Last week, reports Shahien Nasiripour of The Huffington Post, all four Republicans on the commission voted to exclude the following terms from the report: “deregulation,” “shadow banking,” “interconnection,” and, yes, “Wall Street.”
When Democratic members refused to go along with this insistence that the story of Hamlet be told without the prince, the Republicans went ahead and issued their own report, which did, indeed, avoid using any of the banned terms.
That report is all of nine pages long, with few facts and hardly any numbers. Beyond that, it tells a story that has been widely and repeatedly debunked — without responding at all to the debunkers.
In the world according to the G.O.P. commissioners, it’s all the fault of government do-gooders, who used various levers — especially Fannie Mae and Freddie Mac, the government-sponsored loan-guarantee agencies — to promote loans to low-income borrowers. Wall Street — I mean, the private sector — erred only to the extent that it got suckered into going along with this government-created bubble.
The Republicans are eagle-eyed. Only they can see how Fannie Mae and Freddie Mac were able to connive to create real estate bubbles in Ireland, Spain, Latvia, UK, and elsewhere. I suspect that the Republicans can also vouch that the moon is made of green cheese and that the Apollo landings were a fraud perpetrated on the American people by Democrats as part of a vast government conspiracy to waste taxpayers dollars that would have better been spent giving tax breaks to billionaires like Howard Hughes, you know, the guy who lounged naked in his bed 24x7 afraid of cooties and using his Mormon mafia to keep the world at bay.
I'm shocked by how the Republicans held back in their analysis. They really should have ripped the covers off the fraud perpetrated on the American people by government. All good Republicans know that no good can come of government. Having government regulate the banks simply prevents us from instantly becoming billionaires as the economy goes into hyper-drive under the freedom of a no-holds-barred economic system. The financial crisis was not a banking problem. It was an oppressive regulatory environment problem. To put it simply: this problem was caused by having laws that restrict banks to only lawful behaviour.

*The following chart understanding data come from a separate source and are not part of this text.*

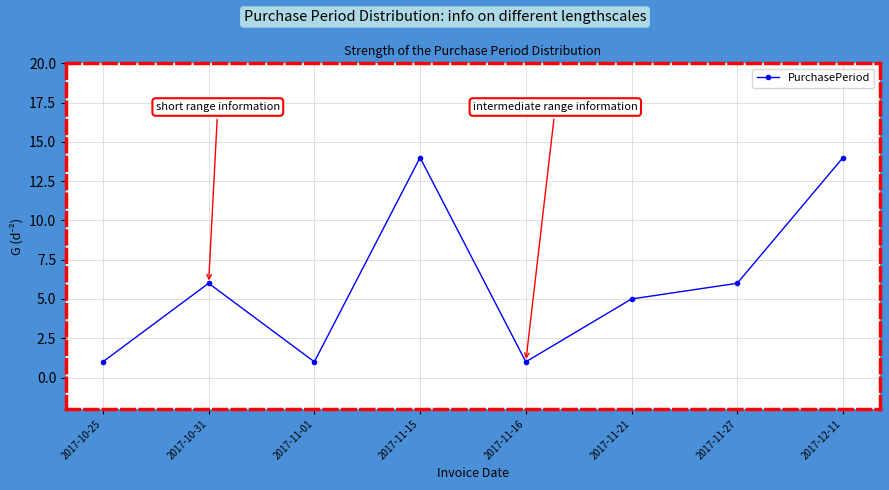

How many interior local peaks (higher than both neighbors) does the data have?

2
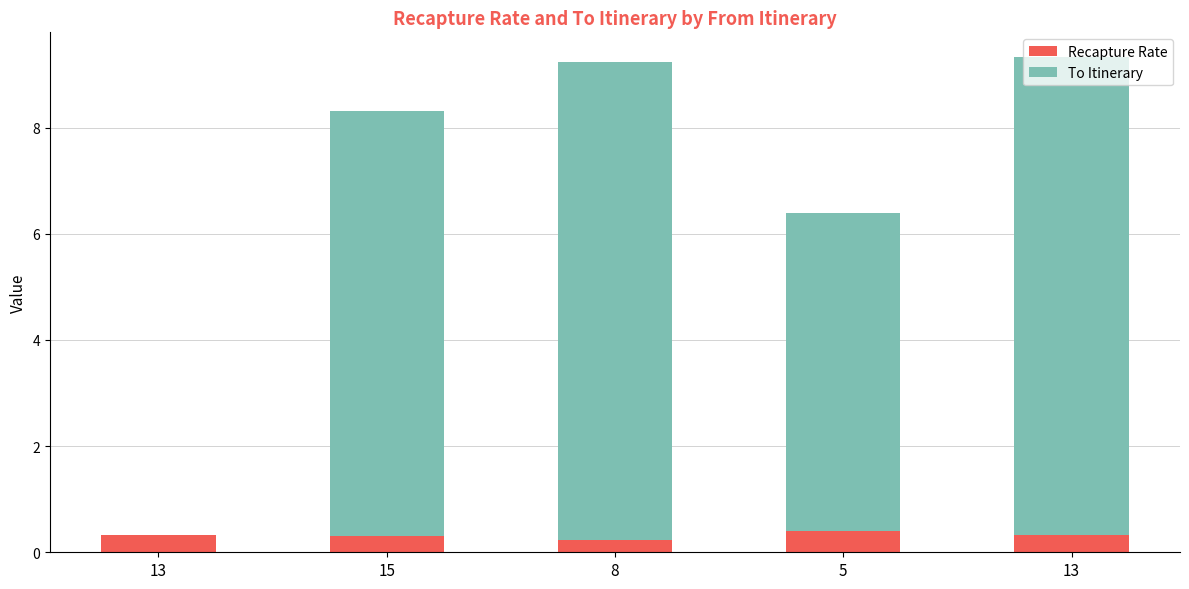

What is the approximate value of Recapture Rate at 15?

0.3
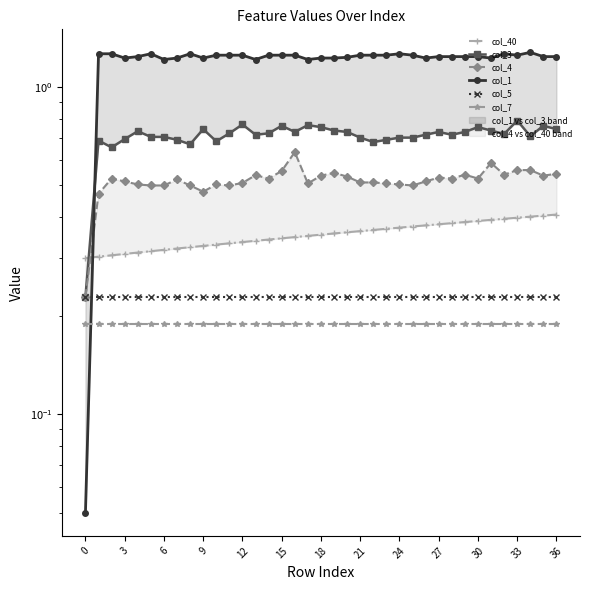

What is the difference between the second highest and second lowest values in the col_4 series?

0.1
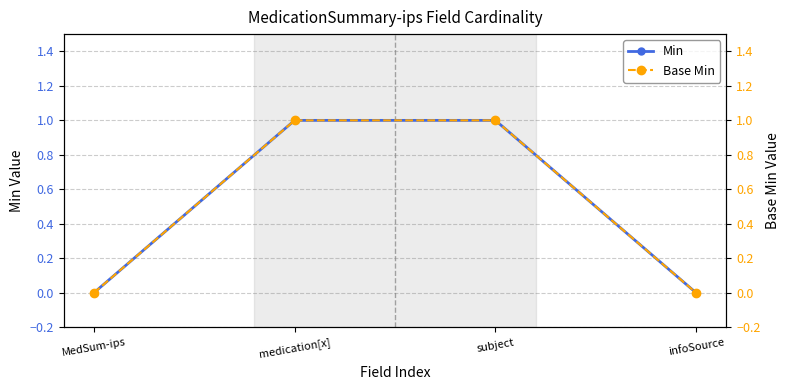

True or false: Min and Base Min intersect in this chart.

False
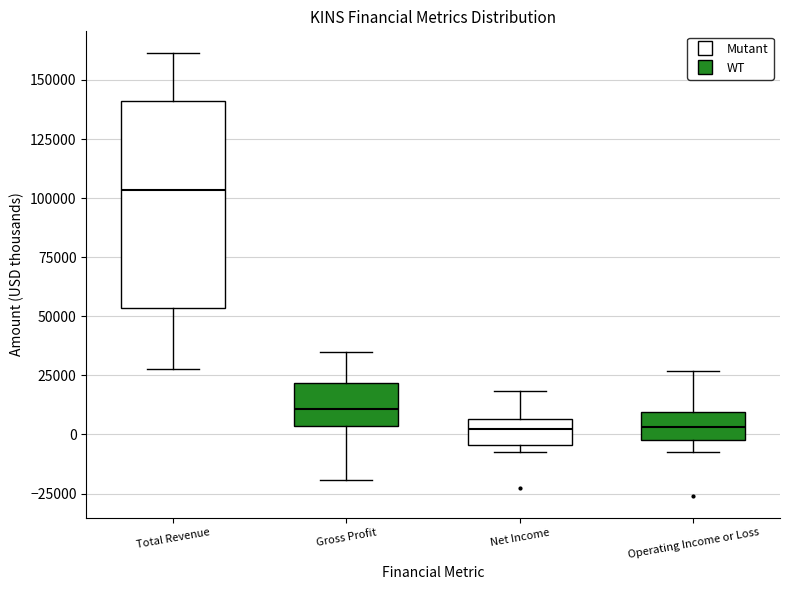

Where is the upper edge of the box for Gross Profit on the y-axis? The values are not printed on the chart, so give them approximately, as read against the axis.

20000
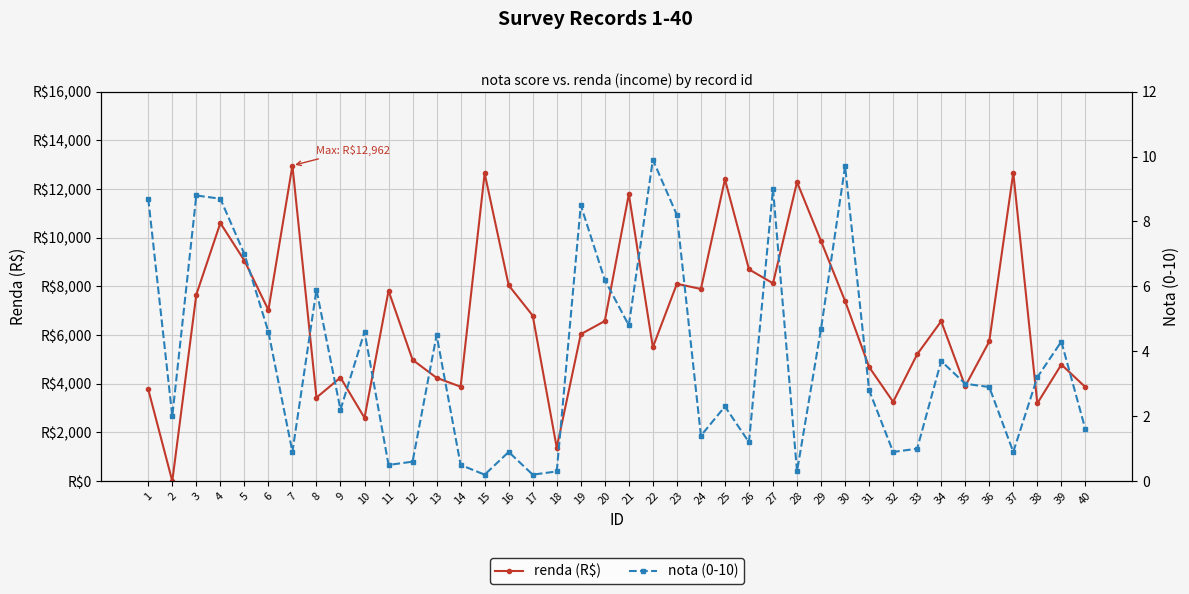

What is the value of the nota point at the 14th from the left?

0.5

The Republicans should demand complete deregulation of the banks. If banks could simply print money -- like in the good old days of the Continental Congress and before -- then there would have been no crisis. When the sub-prime loans went bad because indigent people couldn't afford the NINJA mortgages on their million dollar homes, the banks could have simply printed money to cover the loss! Problem solved.
In fact, if government would just get off our backs and let all of us print our own money, we could all be billionaires. No... even better... we could all be zillionaires!
OK... so we aren't going to get the Christmas we deserve, but the Republicans are trying. Here's more from Krugman:
Last week, Spencer Bachus, the incoming G.O.P. chairman of the House Financial Services Committee, told The Birmingham News that “in Washington, the view is that the banks are to be regulated, and my view is that Washington and the regulators are there to serve the banks.”Forget Obama, this is "hope you can believe in". The Republicans are promising us that they will step back, remove the onerous regulations, put on their livery, and then busy themselves serving mint julips to the Wall Street bankers. The hopes and dreams of bankers bloom in glorious technicolour. This is the proper role of government. Serve the banks!
And the Grinch has so much to teach and tell us...
In the end, those of us who expected the crisis to provide a teachable moment were right, but not in the way we expected. Never mind relearning the case for bank regulation; what we learned, instead, is what happens when an ideology backed by vast wealth and immense power confronts inconvenient facts. And the answer is, the facts lose.Forget the kiddies in bed asleep with dreams of sugar plums dancing in their heads. Bankers have bedded down for a long winter snooze with Congress busy serving up tax cuts and deregulation and the promise of even greater bubbles and busts for everyone this coming Christmas!